**Assigned task:** After locating the line that holds "Jim’s Good Choices Plan", repeat it and each following line exactly until the material ends, skipping pictures.

*-*-*

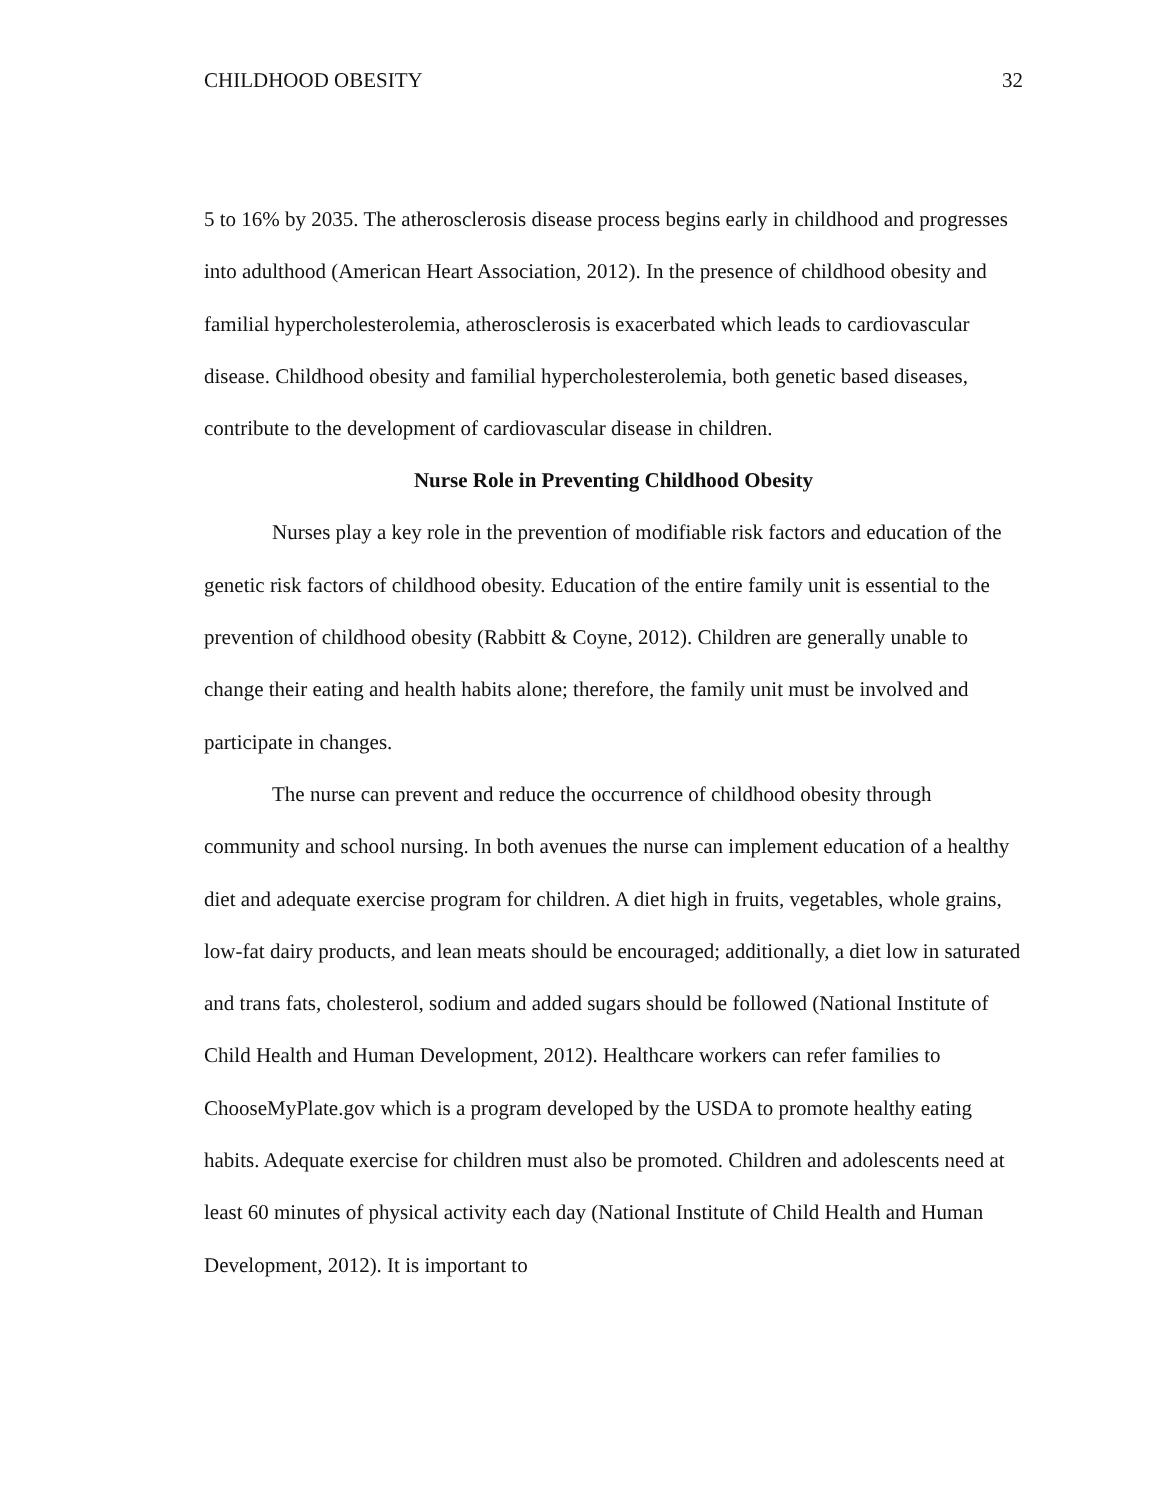CHILDHOOD OBESITY 32
5 to 16% by 2035. The atherosclerosis disease process begins early in childhood and progresses into adulthood (American Heart Association, 2012). In the presence of childhood obesity and familial hypercholesterolemia, atherosclerosis is exacerbated which leads to cardiovascular disease. Childhood obesity and familial hypercholesterolemia, both genetic based diseases, contribute to the development of cardiovascular disease in children.
Nurse Role in Preventing Childhood Obesity
Nurses play a key role in the prevention of modifiable risk factors and education of the genetic risk factors of childhood obesity. Education of the entire family unit is essential to the prevention of childhood obesity (Rabbitt & Coyne, 2012). Children are generally unable to change their eating and health habits alone; therefore, the family unit must be involved and participate in changes.
The nurse can prevent and reduce the occurrence of childhood obesity through community and school nursing. In both avenues the nurse can implement education of a healthy diet and adequate exercise program for children. A diet high in fruits, vegetables, whole grains, low-fat dairy products, and lean meats should be encouraged; additionally, a diet low in saturated and trans fats, cholesterol, sodium and added sugars should be followed (National Institute of Child Health and Human Development, 2012). Healthcare workers can refer families to ChooseMyPlate.gov which is a program developed by the USDA to promote healthy eating habits. Adequate exercise for children must also be promoted. Children and adolescents need at least 60 minutes of physical activity each day (National Institute of Child Health and Human Development, 2012). It is important to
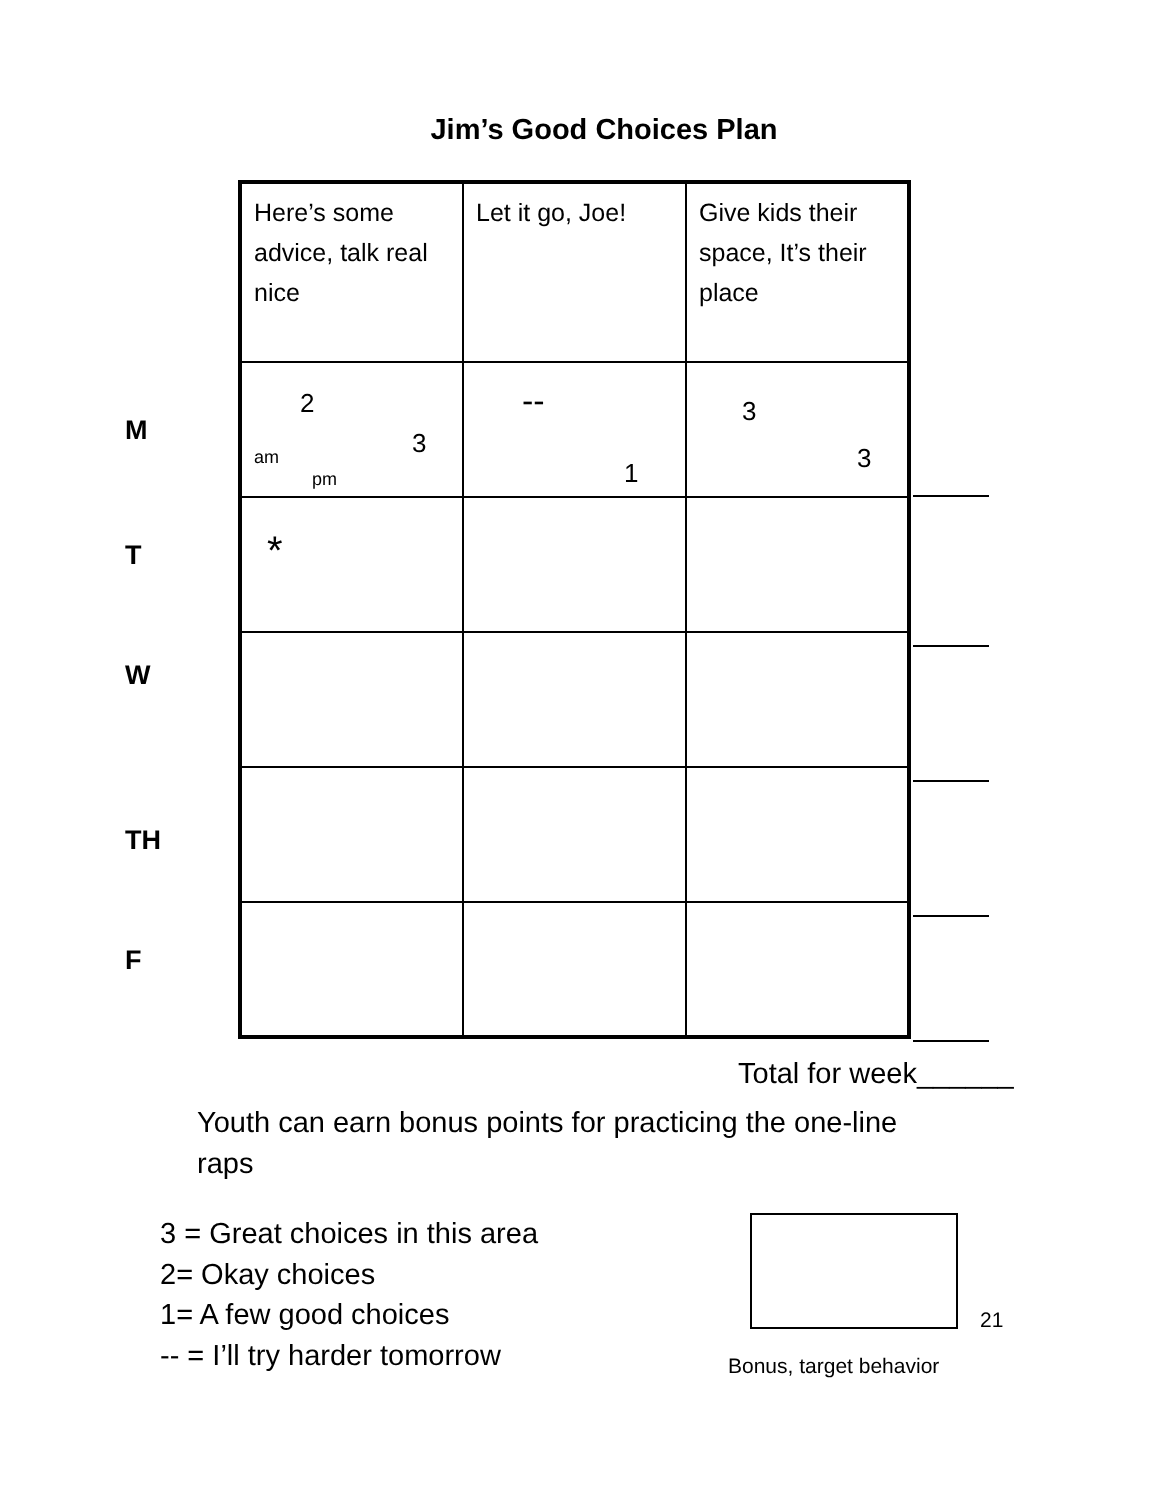Jim’s Good Choices Plan
M
T
W
TH
F
| Here’s some advice, talk real nice | Let it go, Joe! | Give kids their space, It’s their place |
| 2 3 am pm | -- 1 | 3 3 |
| * | | |
Total for week______
Youth can earn bonus points for practicing the one-line raps
3 = Great choices in this area
2= Okay choices
1= A few good choices
-- = I’ll try harder tomorrow
Bonus, target behavior
21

*-*-*

**Result:**
Jim’s Good Choices Plan
M
T
W
TH
F
| Here’s some advice, talk real nice | Let it go, Joe! | Give kids their space, It’s their place |
| 2 3 am pm | -- 1 | 3 3 |
| * | | |
Total for week______
Youth can earn bonus points for practicing the one-line raps
3 = Great choices in this area
2= Okay choices
1= A few good choices
-- = I’ll try harder tomorrow
Bonus, target behavior
21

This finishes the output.